The request comes two days after Senate Banking Committee members grilled Wells Fargo Chief Executive Officer John Stumpf over allegations that employees opened secret accounts for customers without their knowledge to meet sales quotas. Warren and the other lawmakers said in a letter to Labor Secretary Thomas Perez that they’re concerned the company violated the Fair Labor Standards Act by allegedly forcing employees to work off the clock.
“Any such investigation should include a comprehensive inquiry into whether Wells Fargo aggressively skirted overtime laws—failing to pay overtime to bank tellers and associates who stayed late or came in on weekends to meet their sales quotas, or misclassifying salaried bank associates as overtime-exempt to avoid paying the overtime guaranteed to them by the FLSA,” the senators wrote.
Wells Fargo agreed to pay $185 million to the Consumer Financial Protection Bureau and other authorities after a review found employees opened accounts and credit cards without customers’ permission. The CFPB said thousands of bank workers opened the accounts, which left some customers with overdraft and late fees, to meet aggressive sales goals.
The lawmakers said in the letter that the CFPB's investigation “uncovered a workplace characterized by stringent sales quotas and aggressive incentives imposed on its employees, and staggering neglect by management of the obvious consequences to consumers of those quotas and incentives.”
That includes forcing workers to log overtime hours without being paid, according to the lawmakers.
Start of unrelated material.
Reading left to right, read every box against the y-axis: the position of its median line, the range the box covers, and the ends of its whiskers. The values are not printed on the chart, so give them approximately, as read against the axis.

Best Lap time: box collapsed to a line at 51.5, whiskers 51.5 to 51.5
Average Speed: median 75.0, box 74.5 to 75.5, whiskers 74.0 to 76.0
The FLSA requires employers to pay covered workers a minimum wage for all hours on the job, as well as time-and-a-half pay for all hours beyond 40 each week.
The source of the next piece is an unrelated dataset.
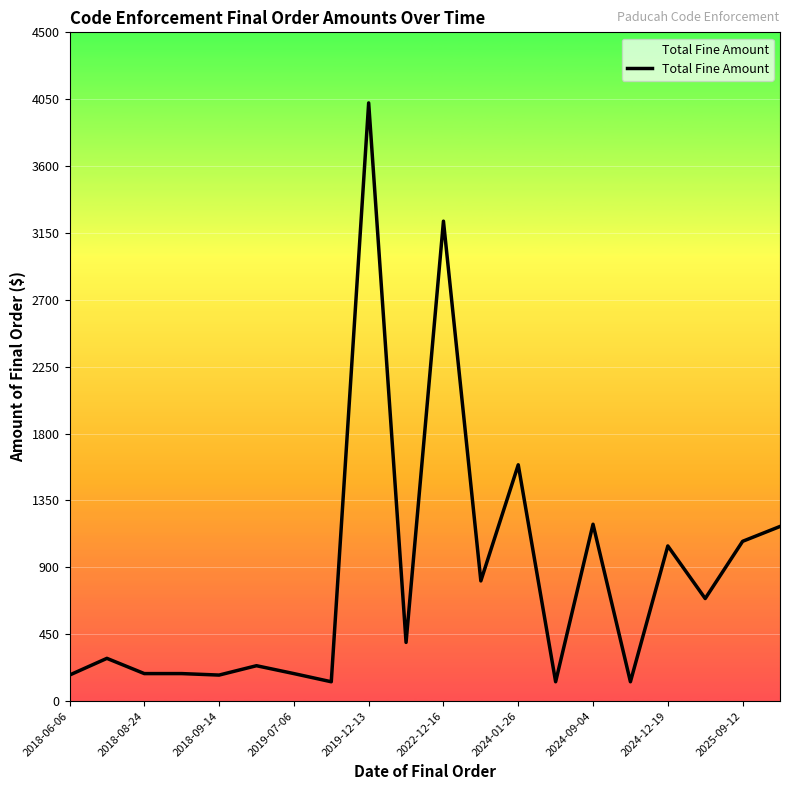

What is the greatest value displayed?

4025.0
A Wells Fargo affiliate in 2015 agreed to pay $2 million to settle claims that it wrongly classified certain account executives as exempt from the overtime pay requirement. A former Wells Fargo mortgage officer in Pennsylvania in August filed a lawsuit alleging the company forced employees to work off the clock without compensation.
“At Wells Fargo, our team members are our greatest asset,” spokeswoman Jennifer Dunn told Bloomberg BNA via e-mail Sept. 22. “We strive to make every one of them feel valued, rewarded and recognized and we pride ourselves on creating a positive environment for our team members, including market competitive compensation, career-development opportunities, a broad array of benefits, and a strong offering of work-life programs.”
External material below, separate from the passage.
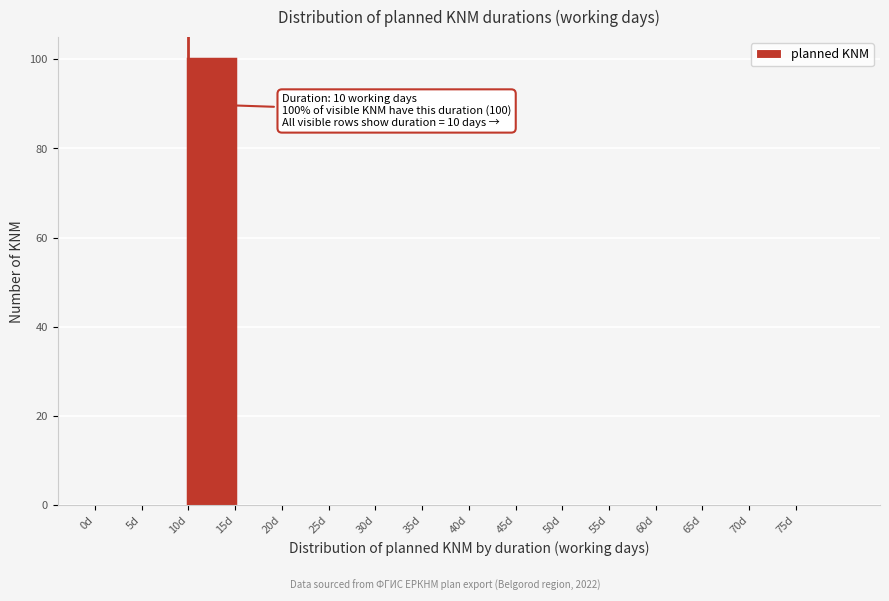

Which range on the x-axis has the tallest bar?

10 to 15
Meanwhile, Warren and her colleagues noted that the DOL’s new overtime rule (RIN:1235-AA11) is slated to take effect in December. The rule is expected to make some 4 million workers newly eligible for overtime pay.
“It is critical that the Department investigate Wells Fargo now to ensure that the bank is not poised to skirt the forthcoming rule,” the lawmakers said.
DOL Spokesman Jason Surbey confirmed that the department received the letter. “While we cannot discuss details of potential law enforcement decision-making, we do take the concerns raised in the letter very seriously,” Surbey told Bloomberg BNA.